I’m a poet first, and I always will be, and I think poetry is not just the oldest form of literature, but perhaps along with dance, like the primeval form of art, the thing which requires only our body, our voices. It doesn’t require literacy. It doesn’t require paper. It doesn’t require the printing press. It’s elemental. In its most ancient understanding, it’s like making that which did not yet exist. The poet is always seen beyond. There’s this idea that you climb up the ladder and then when you take a step where there is no wrong, and that’s when you have found poetry. Like that movement into that which is yet to become. And so this is behind everything. Behind all the writing there’s a way in which the more mature I get as a writer, I’m able to see when the poet is coming out. And when those other sorts of aspects of my writing practice get to dominate. I think it’s not seamless, and I think there’s a push-pull between them. There’s the sense in which I’m always cautious that the sort of essayistic or intellectual aspects, and my interpretation of the world, could eclipse that thing that I try to hold on to. The invention, and the lyricism that comes from the poet. But I suspect that this kind of push-pull, this passionate contentious relationship between various literary impulses, that it’s just the nature of being a writer, and perhaps in everybody else, too. If you look, you will see: ‘here’s when the poet emerges to invent or express’, ‘here is where the person who’s been reading philosophy emerges to bring the voice of reason or rationality into the discourse of the poet’.
The book you were going to present in Buenos Aires has been read as a poetic-political statement about being a woman in the US. A lot has changed since its publication in 2015, and I was wondering what are your thoughts on the path your home country took in recent years?

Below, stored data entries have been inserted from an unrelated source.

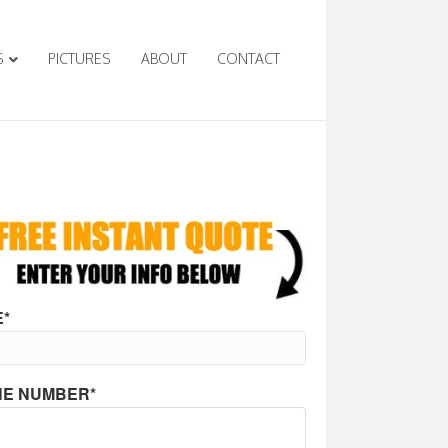
S
PICTURES
ABOUT
CONTACT
*
E NUMBER*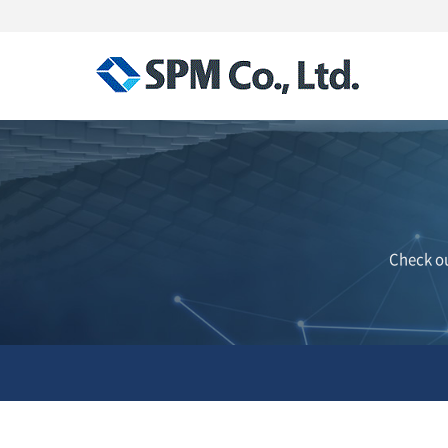
Check ou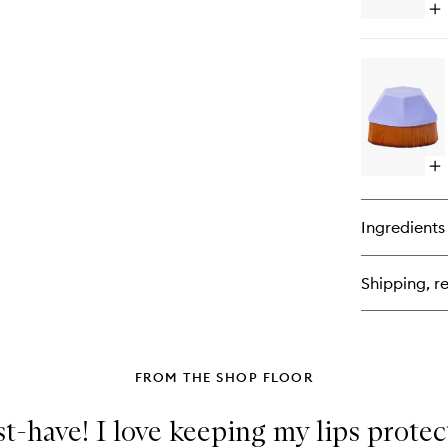
Op
qu
bu
for
Hy
Gl
Mi
To
Up
Sp
Op
SP
qu
wi
bu
Pe
for
Ingredients
Th
Ul
BF
Shipping, re
Bo
Bu
Br
FROM THE SHOP FLOOR
t-have! I love keeping my lips prote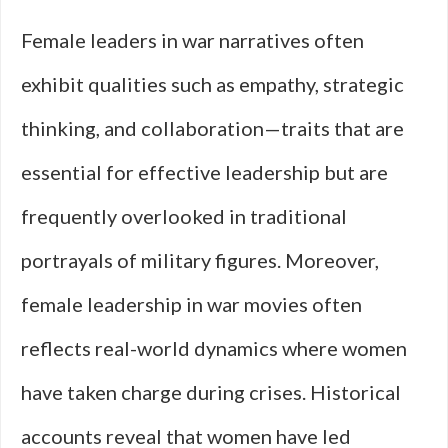
Female leaders in war narratives often
exhibit qualities such as empathy, strategic
thinking, and collaboration—traits that are
essential for effective leadership but are
frequently overlooked in traditional
portrayals of military figures. Moreover,
female leadership in war movies often
reflects real-world dynamics where women
have taken charge during crises. Historical
accounts reveal that women have led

The strains of American culture that have emerged post 2016, sort of culminating in the reversal of Roe v Wade and the various attempts to suppress the LGBTQ community, all of these rightward swings culturally, have always been present in the United States. They come as no surprise. I grew up in the middle of Kansas, I grew up in the Reagan 80s, the land of would-be fascist right. Well, fascism is maybe even the wrong word because it’s like a particularly fundamentalist Christian authoritarian and pro-capitalist mode. And this has always been there. This is the ground of the United States. You combine this with US military interventions around the world, their destructive power outside, and then this latent authoritarianism does not surprise me. I’m not surprised when this kind of illiberalism shows up in the lives and in the culture, because I know what currents are underneath it. I think it surprises me more when we have little flashes or windows of progressive life in the United States, such as, let’s say, the presidency of Jimmy Carter in the 1970s, the New Deal in the 30s and 40s, like maybe three months of Obama before he became disappointing. Now, the good thing is that as much as there’s like that right word, Christian authoritarian culture in the United States, there’s an equal power of counter movements, subcultural impulses of weirdness, a creative and energetic oppositional power to these things.